There is a verified DRAT-trim (the proof checking format used) implementation in Isabelle/HOL [1]. Apparently it is faster than the original:
``We have presented a formally verified tool chain to check DRAT unsatisfiability certificates. In single-threaded mode, our approach is more than two times faster than the (unverified) standard tool drat-trim, on a benchmark suite taken from the 2016 SAT competition.''
[1] Lammich, Peter. "Efficient verified (UN) SAT certificate checking." International Conference on Automated Deduction. Springer, Cham, 2017.
Most SAT solvers work similarly. The authors extended a technique (RUP to DRUP to DRAT) that creates a co-witness for the SAT problem. (This witness is not polynomial in the input size but proportional to the solving time.) The SAT solvers can output this format without slowdown. It is essentially printing some data structures (learned clauses) in the non-hot loop.

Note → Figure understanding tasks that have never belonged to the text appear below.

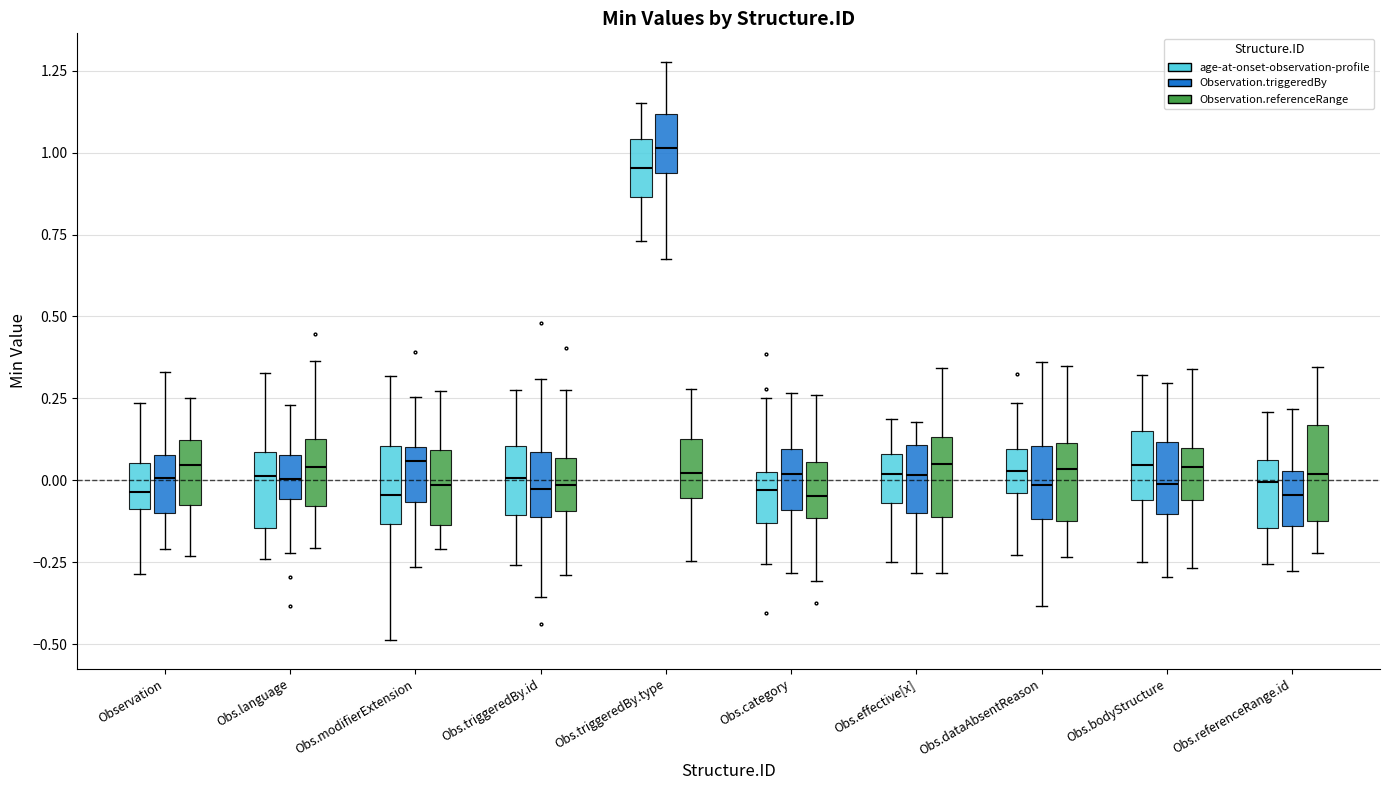

Reading left to right, transcribe this box plot: for each box, give where its median line is, the range the box spans, and where its two whiskers end, as read against the y-axis. The values are not printed on the chart, so give them approximately, as read against the axis.

Observation (age-at-onset-observation-profile): median -0.05, box -0.10 to 0.05, whiskers -0.30 to 0.25
Observation (Observation.triggeredBy): median 0.00, box -0.10 to 0.10, whiskers -0.20 to 0.35
Observation (Observation.referenceRange): median 0.05, box -0.05 to 0.10, whiskers -0.25 to 0.25
Obs.language (age-at-onset-observation-profile): median 0.00, box -0.15 to 0.10, whiskers -0.25 to 0.35
Obs.language (Observation.triggeredBy): median 0.00, box -0.05 to 0.10, whiskers -0.20 to 0.25
Obs.language (Observation.referenceRange): median 0.05, box -0.10 to 0.15, whiskers -0.20 to 0.35
Obs.modifierExtension (age-at-onset-observation-profile): median -0.05, box -0.15 to 0.10, whiskers -0.50 to 0.30
Obs.modifierExtension (Observation.triggeredBy): median 0.05, box -0.05 to 0.10, whiskers -0.25 to 0.25
Obs.modifierExtension (Observation.referenceRange): median 0.00, box -0.15 to 0.10, whiskers -0.20 to 0.25
Obs.triggeredBy.id (age-at-onset-observation-profile): median 0.00, box -0.10 to 0.10, whiskers -0.25 to 0.25
Obs.triggeredBy.id (Observation.triggeredBy): median -0.05, box -0.10 to 0.10, whiskers -0.35 to 0.30
Obs.triggeredBy.id (Observation.referenceRange): median 0.00, box -0.10 to 0.05, whiskers -0.30 to 0.25
Obs.triggeredBy.type (age-at-onset-observation-profile): median 0.95, box 0.85 to 1.05, whiskers 0.75 to 1.15
Obs.triggeredBy.type (Observation.triggeredBy): median 1.00, box 0.95 to 1.10, whiskers 0.65 to 1.30
Obs.triggeredBy.type (Observation.referenceRange): median 0.00, box -0.05 to 0.15, whiskers -0.25 to 0.30
Obs.category (age-at-onset-observation-profile): median -0.05, box -0.15 to 0.05, whiskers -0.25 to 0.25
Obs.category (Observation.triggeredBy): median 0.00, box -0.10 to 0.10, whiskers -0.30 to 0.25
Obs.category (Observation.referenceRange): median -0.05, box -0.10 to 0.05, whiskers -0.30 to 0.25
Obs.effective[x] (age-at-onset-observation-profile): median 0.00, box -0.05 to 0.10, whiskers -0.25 to 0.20
Obs.effective[x] (Observation.triggeredBy): median 0.00, box -0.10 to 0.10, whiskers -0.30 to 0.20
Obs.effective[x] (Observation.referenceRange): median 0.05, box -0.10 to 0.15, whiskers -0.30 to 0.35
Obs.dataAbsentReason (age-at-onset-observation-profile): median 0.05, box -0.05 to 0.10, whiskers -0.25 to 0.25
Obs.dataAbsentReason (Observation.triggeredBy): median 0.00, box -0.10 to 0.10, whiskers -0.40 to 0.35
Obs.dataAbsentReason (Observation.referenceRange): median 0.05, box -0.10 to 0.10, whiskers -0.25 to 0.35
Obs.bodyStructure (age-at-onset-observation-profile): median 0.05, box -0.05 to 0.15, whiskers -0.25 to 0.30
Obs.bodyStructure (Observation.triggeredBy): median 0.00, box -0.10 to 0.10, whiskers -0.30 to 0.30
Obs.bodyStructure (Observation.referenceRange): median 0.05, box -0.05 to 0.10, whiskers -0.25 to 0.35
Obs.referenceRange.id (age-at-onset-observation-profile): median 0.00, box -0.15 to 0.05, whiskers -0.25 to 0.20
Obs.referenceRange.id (Observation.triggeredBy): median -0.05, box -0.15 to 0.05, whiskers -0.30 to 0.20
Obs.referenceRange.id (Observation.referenceRange): median 0.00, box -0.10 to 0.15, whiskers -0.20 to 0.35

The rest is clever heuristics, parallelization and work stealing.
The new technique creates smaller and easier witnesses. The solver they used output this witness during solving and saved it. They also created a formally-verified witness verifier. Finally run the verifier for every witness in the sub-problem.
200 TB is not a lot, though, for a single pass validity check today. A core does roughly a billion operations per second and we have tools now for easy provisioning of computation power and distribution of work.
-------------------------
Recent progress in automated reasoning and supercomputing gives rise to a new era of brute force. The game changer is “SAT,” a disruptive, brute-reasoning technology in industry and science. We illustrate its strength and potential via the proof of the Boolean Pythagorean Triples Problem, a long-standing open problem in Ramsey Theory. This 200TB proof has been constructed completely automatically—paradoxically, in an ingenious way. We welcome these bold new proofs emerging on the horizon, beyond human understanding— both mathematics and industry need them.